Anyone appointed under a durable power of attorney (DPOA) to act as someone's attorney-in-fact (AIF) needs to read the document — carefully. You might think that this is obvious, but it doesn't happen nearly as much as it should. Failure to read and understand the document is not a good excuse if you, as the AIF, should get sued by some very unhappy relative or Elder Protective Services complains that your failure to follow instructions hurt your mom.
One of the biggest traps for the AIF is power—or lack thereof—to make gifts, either to others or to the AIF herself. As a matter of law, if the DPOA does not expressly say you can make a gift, you can't make it. If it puts limits on who can receive a gift or on the amount to be given away, then those limits must be honored. If the DPOA says you can only make gifts of equal amounts to all of the children, then you can't favor one child over another. And if it doesn't say that you can make a gift to yourself from your mom's funds, then doing so is unlawful self-dealing.

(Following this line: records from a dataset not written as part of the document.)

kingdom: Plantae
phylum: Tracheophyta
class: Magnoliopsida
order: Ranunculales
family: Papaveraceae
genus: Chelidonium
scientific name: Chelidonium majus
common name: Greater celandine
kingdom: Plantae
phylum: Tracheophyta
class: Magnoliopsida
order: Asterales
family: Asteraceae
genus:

So, what happens if you ignore the instructions in the DPOA? If you're lucky, your mom (if competent) will fire you. Or you can get sued. A judge can force you to give up your position. And you could be ordered to repay your mom the money you wrongly gave away from your own funds.
If you are the AIF, you should not hesitate to consult with an estate planning or elder law attorney to review what the DPOA authorizes you to do.